Last weekend Mr. P and I got out to see "Sherlock Holmes." I'm a fan of Robert Downey Jr. and a bigger fan of Sherlock Holmes, so it was a must-see for me. I liked the movie a lot.
Reviewers on the web seem to be torn between "it's not kosher!"-type objections and appreciation for the fresh treatment. Here's what I liked about it:
1. It did not try to be "authentic." I think to have done so would have been box-office poison. The original stories and novels (and yes, I have read all of them, during a two-day, Percodan-laced binge following extraction of my wisdom teeth) had plentiful adventure, but in the style of the times. I personally love late-Victorian adventure writing; I don't think anyone's ever really done it better than Doyle, Haggard, Verne, Kipling, et al.; but it was made for a pre-cinema age and for a reading public whose primary entertainment was ... reading! And, of course, the stage. I don't see anything wrong with re-imagining great characters for a modern audience whose primary entertainments are on screen.
2. It did not over-explain. Holmes in the stories had to verbalize his deductions because, you know, in a book you can't see what's happening. The author only gives you the clues he wants to - and Doyle did not necessarily feed them all to the audience in a way that the average reader could put together. This movie treatment did, contrary to what one reviewer said, illustrate the method by which Holmes reached his conclusions.
3. It was not ultra-violent. The movie had plenty of action, thrills, chills, and mayhem, but it wasn't oppressive. Abundant humor in the script and (even more important) in the performances kept things clicking along nicely. Some witty editing helped, too.

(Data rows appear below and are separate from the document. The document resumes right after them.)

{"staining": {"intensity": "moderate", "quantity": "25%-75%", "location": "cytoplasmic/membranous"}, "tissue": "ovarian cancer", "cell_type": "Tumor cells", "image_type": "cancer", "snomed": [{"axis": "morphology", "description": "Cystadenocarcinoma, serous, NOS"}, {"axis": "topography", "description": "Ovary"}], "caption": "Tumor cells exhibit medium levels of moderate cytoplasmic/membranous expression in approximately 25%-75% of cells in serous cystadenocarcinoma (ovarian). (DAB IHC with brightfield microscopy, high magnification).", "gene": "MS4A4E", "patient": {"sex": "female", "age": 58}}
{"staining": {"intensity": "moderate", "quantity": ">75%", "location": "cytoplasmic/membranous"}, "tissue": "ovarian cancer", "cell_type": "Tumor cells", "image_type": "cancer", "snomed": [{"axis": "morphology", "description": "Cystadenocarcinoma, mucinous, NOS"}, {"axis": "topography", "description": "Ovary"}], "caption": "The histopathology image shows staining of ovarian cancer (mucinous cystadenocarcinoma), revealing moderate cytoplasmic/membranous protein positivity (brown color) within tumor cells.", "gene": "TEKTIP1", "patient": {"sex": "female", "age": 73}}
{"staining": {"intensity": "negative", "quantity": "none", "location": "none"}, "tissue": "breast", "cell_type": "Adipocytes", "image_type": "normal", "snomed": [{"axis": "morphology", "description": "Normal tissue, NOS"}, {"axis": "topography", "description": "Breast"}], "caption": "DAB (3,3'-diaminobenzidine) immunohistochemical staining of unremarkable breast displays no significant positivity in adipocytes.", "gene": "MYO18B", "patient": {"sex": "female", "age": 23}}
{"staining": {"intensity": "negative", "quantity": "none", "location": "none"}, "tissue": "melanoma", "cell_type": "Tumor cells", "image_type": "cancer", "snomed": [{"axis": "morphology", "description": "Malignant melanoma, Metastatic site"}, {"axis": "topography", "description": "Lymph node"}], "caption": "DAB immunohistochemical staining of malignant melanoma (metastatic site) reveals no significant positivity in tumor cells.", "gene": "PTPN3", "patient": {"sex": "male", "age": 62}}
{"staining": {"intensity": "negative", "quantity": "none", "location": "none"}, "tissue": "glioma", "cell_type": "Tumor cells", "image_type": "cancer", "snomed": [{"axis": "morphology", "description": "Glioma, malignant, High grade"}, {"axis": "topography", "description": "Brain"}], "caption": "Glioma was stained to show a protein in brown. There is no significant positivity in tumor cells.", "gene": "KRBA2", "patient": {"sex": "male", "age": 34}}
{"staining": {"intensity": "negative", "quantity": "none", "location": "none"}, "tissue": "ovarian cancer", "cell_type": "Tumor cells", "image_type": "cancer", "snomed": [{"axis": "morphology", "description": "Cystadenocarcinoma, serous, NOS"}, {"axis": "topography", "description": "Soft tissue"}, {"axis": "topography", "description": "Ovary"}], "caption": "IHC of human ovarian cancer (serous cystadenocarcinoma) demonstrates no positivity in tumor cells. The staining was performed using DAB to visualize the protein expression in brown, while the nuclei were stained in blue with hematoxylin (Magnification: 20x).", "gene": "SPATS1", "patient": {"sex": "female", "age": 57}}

4. It had a great villain (nicely acted and a terrific voice). I suspected there would be a non-supernatural explanation for everything; we've seen it before, done with much less panache and fun ("The Prestige," anyone?) but the fact is that people of that time were quite ready to embrace a supernatural terror. It was very easy then to fool a credulous public. (Even easier than it is now.) With the villain in "Sherlock Holmes," the only thing that wasn't adequately explained was his source of funds. Unacknowledged heirs commonly had a good bit of trouble getting their hands on the moolah.
5. Downey Jr.'s character reading and the production design. All the classic accoutrements of Sherlock Holmes are present, and the movie lets you see how he lives in and with them. It does not spend much time discussing how much time he puts into studying the newspapers, doing experiments, practicing disguises, tagging along to crime scenes, following miscreants, though evidence for all those activities is present in his rooms. There is only so much time in a movie, after all, and I think the director used it well. The star's performance - gruff, emotionally shut down, impatient, bipolar - is very true to the original character as written.
I will be delighted to add this one to the permanent collection when it becomes available. In the meantime, I may return to the original stories on those nights when I don't want to commit to a full-length book. And then I expect I will get sucked back into Laurie R. King's excellent Holmes series. It's a slippery slope!